A Dismal Year For Books?
Being in the book business hasn't been an easy game this year. Store shutterings, profit nose-dives, the folding of book review sections, and even literacy itself is on the decline. Harry Potter couldn't save them this year either.
"It's one of those years -- they come along every once in a while -- where everyone worries and pulls their hair," said Marie Arana, editor of the Washington Post Book World, to Scott Timberg of the Los Angeles Times.
The uncertainty around technological change is responsible for both hopes and fears within the industry, said Jonathan Galassi, editor in chief of Farrar, Straus & Giroux.

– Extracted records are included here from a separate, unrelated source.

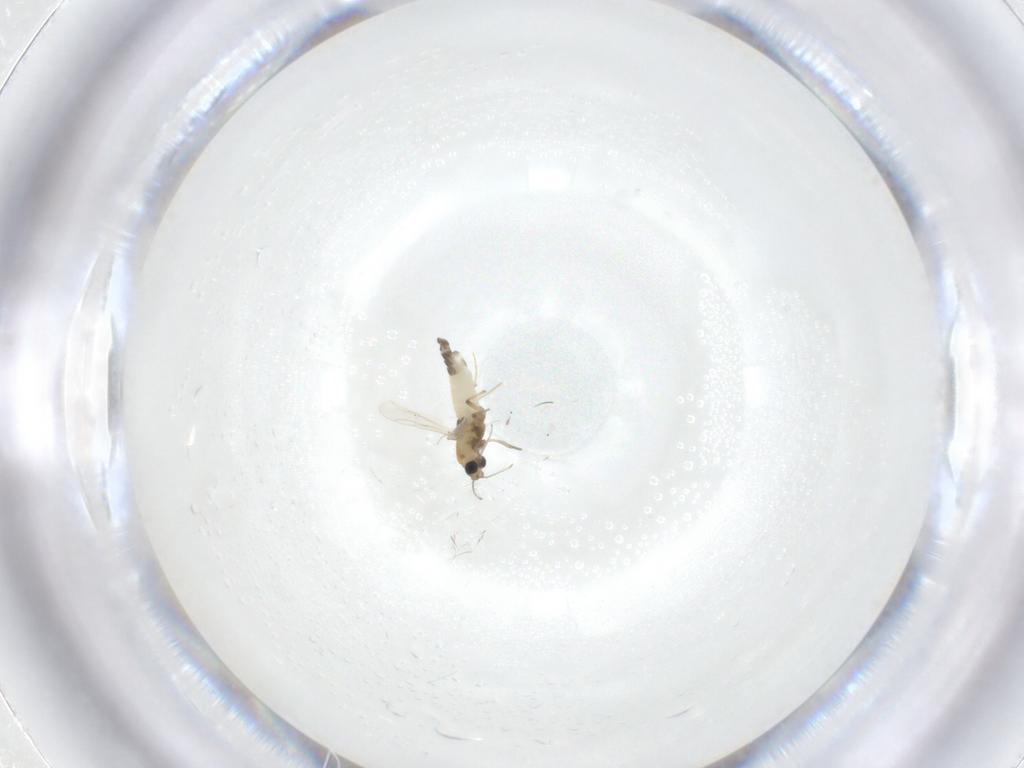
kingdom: Animalia
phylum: Arthropoda
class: Insecta
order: Diptera
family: Chironomidae
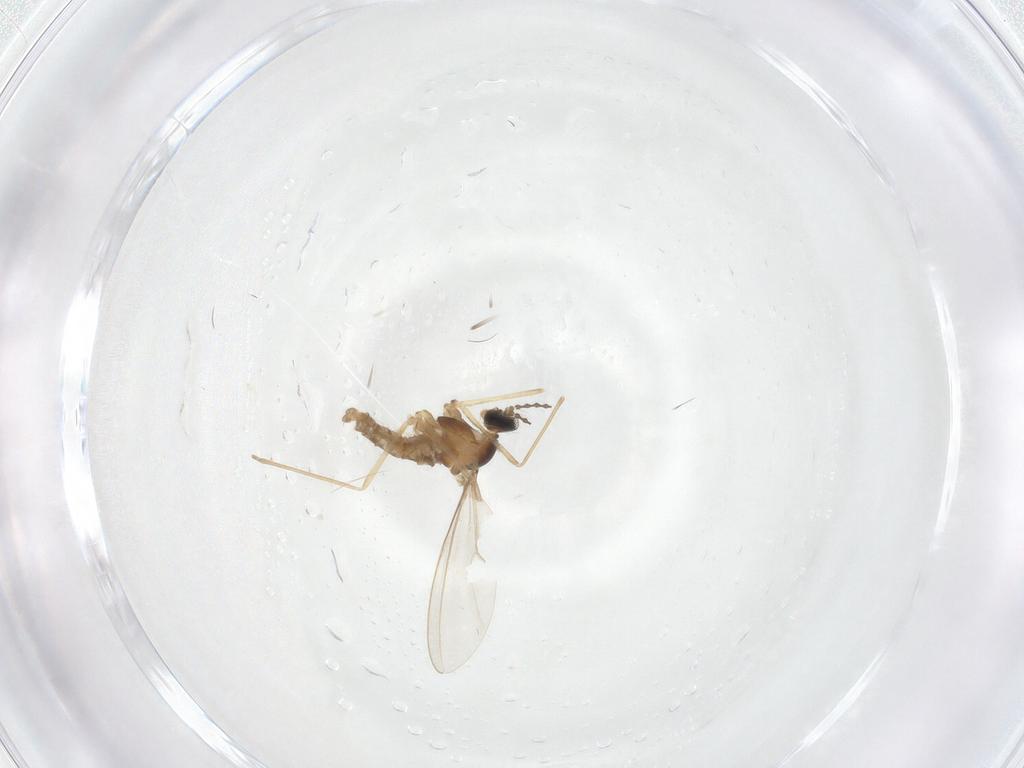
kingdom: Animalia
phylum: Arthropoda
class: Insecta
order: Diptera
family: Cecidomyiidae
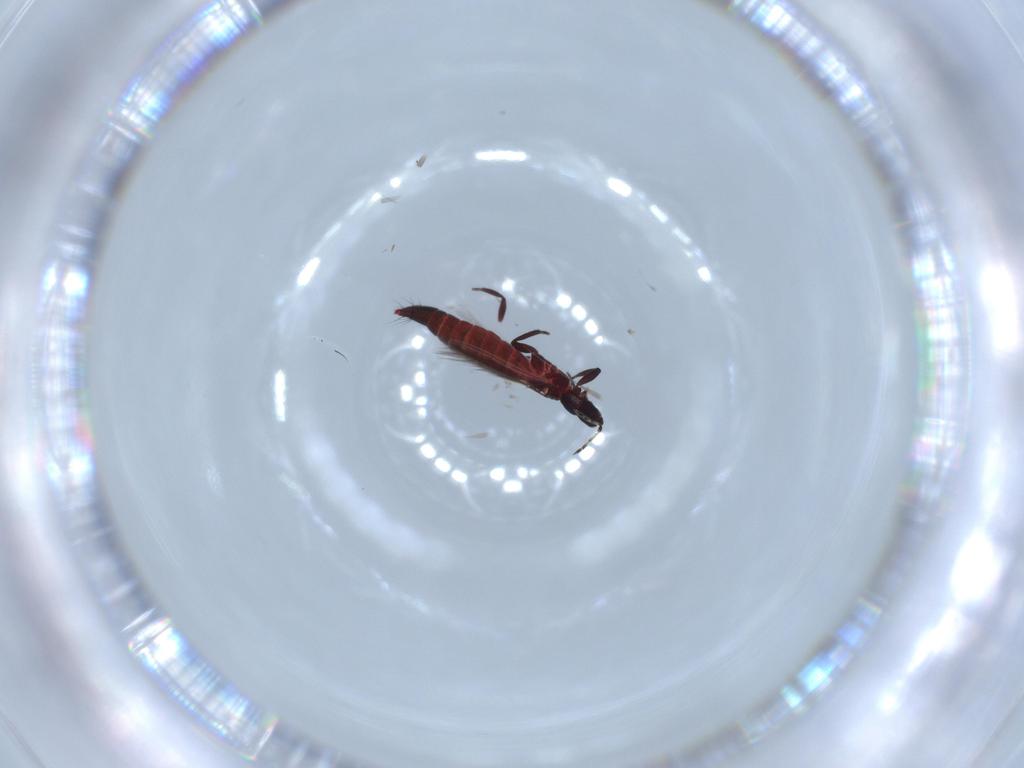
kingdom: Animalia
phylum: Arthropoda
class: Insecta
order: Thysanoptera
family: Aeolothripidae
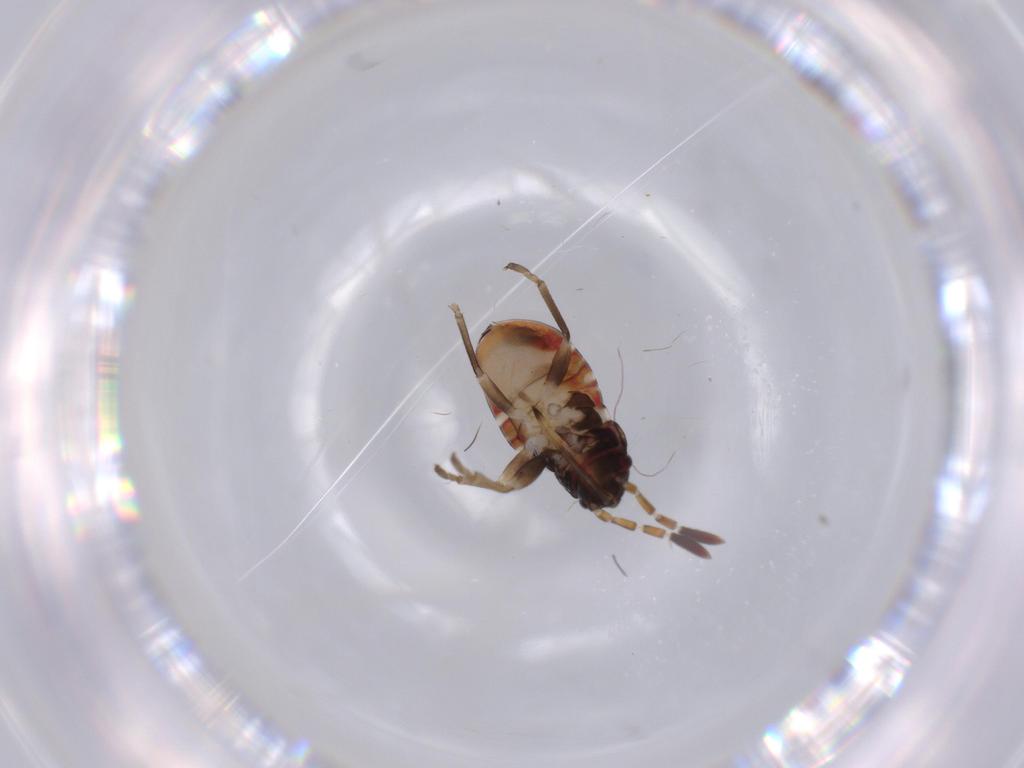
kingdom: Animalia
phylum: Arthropoda
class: Insecta
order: Hemiptera
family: Rhyparochromidae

"The delivery of the content of a book in different forms and formats is making people nervous," he said, not quite uttering the name "Kindle." "So we're trying to publish in a lot of different formats because we don't know where the readers are going to be. A lot of us in the publishing industry started out when we still used carbon paper and manual typewriters."

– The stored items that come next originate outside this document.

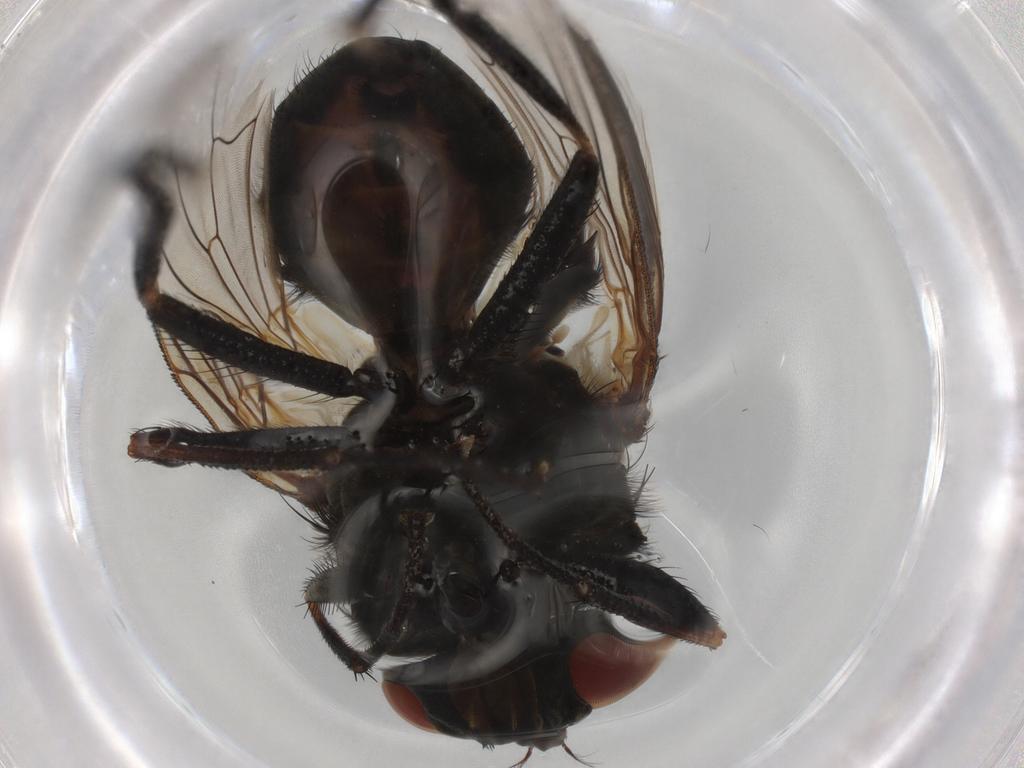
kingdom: Animalia
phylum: Arthropoda
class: Insecta
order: Diptera
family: Muscidae
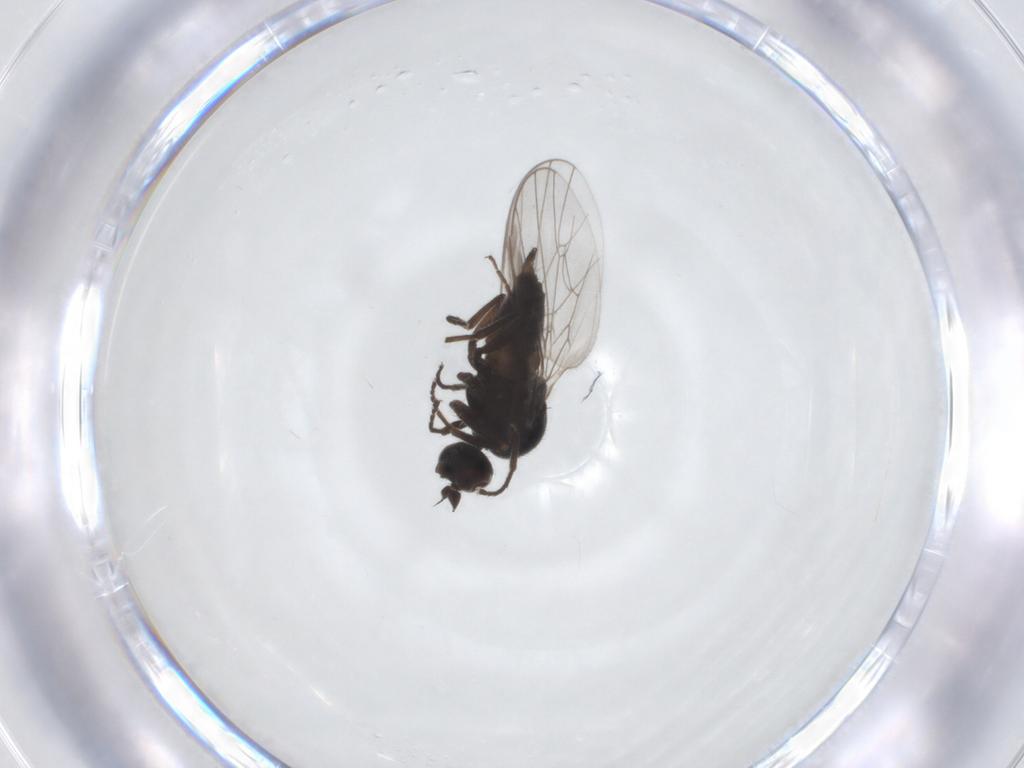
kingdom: Animalia
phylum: Arthropoda
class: Insecta
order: Diptera
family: Hybotidae
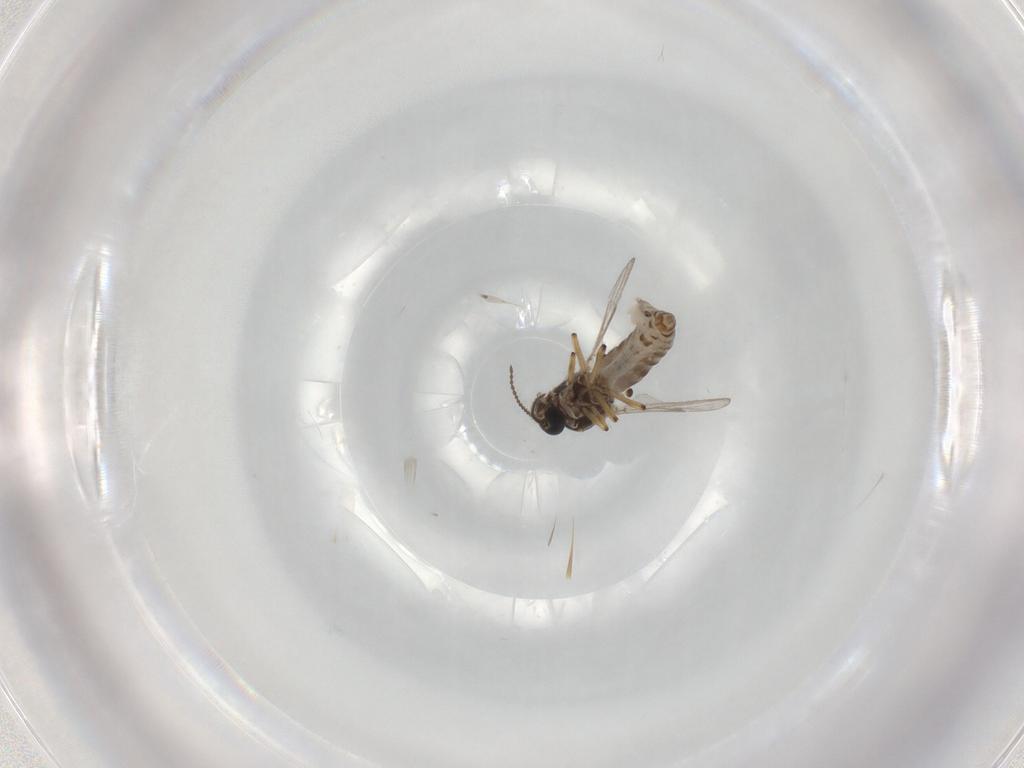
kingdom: Animalia
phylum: Arthropoda
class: Insecta
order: Diptera
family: Ceratopogonidae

With book sections diminishing at publications all over the country, John Freeman, president of the National Book Critics Circle, said his group is asking: How do we continue having literary discussions at a high level, accessible to a lot of people, as newspapers change and the way that people get their news changes?
To Freeman, part of the problem is the way bookselling is becoming a winner-take-all game, with the lion's share of promotion going to a few bestselling authors, leaving the rest to fend for themselves in an ever-more-crowded publishing environment. (Roughly 200,000 titles were published this year.)
"It's a constant high-stakes game for the front-list," he said. "That means anxiety levels will always be very high."